Request authentication is implemented using Basic Auth. For S3 object stores the username and password should consist of your S3 Access Key ID and Secret Access Key, respectively. Unauthenticated access to S3 is possible by omitting the basic auth header. For HTTP(s) object stores authentication is also implemented using Basic Auth and unauthenticated access is possible by omitting the basic auth header.

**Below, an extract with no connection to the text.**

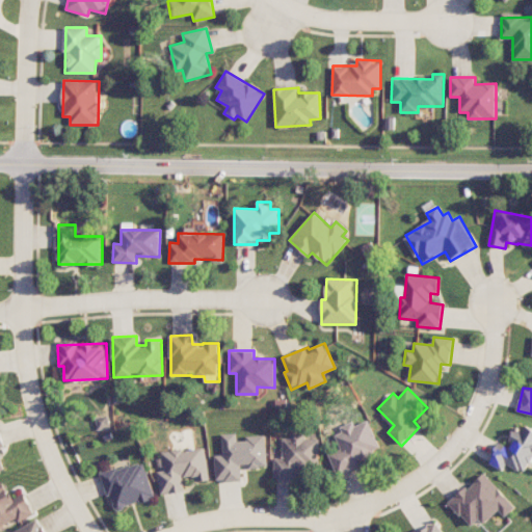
[(109,415),(96,418),(99,430),(112,427),(109,415)]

On success, all operations return HTTP 200 OK with the response body being a CBOR object of the following format:

{
    // Response data. May be a scalar or multi-dimensional array.
    "bytes": b"\0\0\0\0\x06\0\0\0\t\0\0\0\0\0\0\0\x01\0\0\0\x03\0\0\0\x05\0\0\0\t\0\0\0\x08\0\0\0\x01\0\0\0\0\0\0\0\x08\0\0\0\t\0\0\0\x05\0\0\0\x04\0\0\0\x03\0\0\0\x05\0\0\0\x05\0\0\0\x02\0\0\0\0\0\0\0",
    // The data type of the bytes result, represented by lower case string.
    // One of int32, int64, uint32, uint64, float32 or float64.
    "dtype": "int32",
    // An array of numbers describing the shape of the data in the bytes returned.
    // May be empty for a scalar result.
    "shape": [10, 2],
    // The number of non-missing array elements operated on while performing the requested reduction.
    // This is useful, for example, to calculate the mean over multiple requests
    // where the number of items operated on may differ between chunks.
    "count": [1, 1, 1, 1, 1, 1, 1, 1, 1, 1, 1, 1, 1, 1, 1, 1, 1, 1, 1, 1],
    // The byte order of the data in the response payload.
    // Either `big` or `little`.
    "byte_order": "little",
}

On error, an HTTP 4XX (client) or 5XX (server) response code will be returned, with the response body being a JSON object of the following format:

{
    "error": {
        // Main error message
        "message": "error receiving object from S3 storage",

        // Optional list of lower-level errors, with the root cause last
        "caused_by": [
            "IO error",
            "unexpected end of file"
        ]
    }
}

The scripts/client.py provides an example Python client and Command Line Interface (CLI).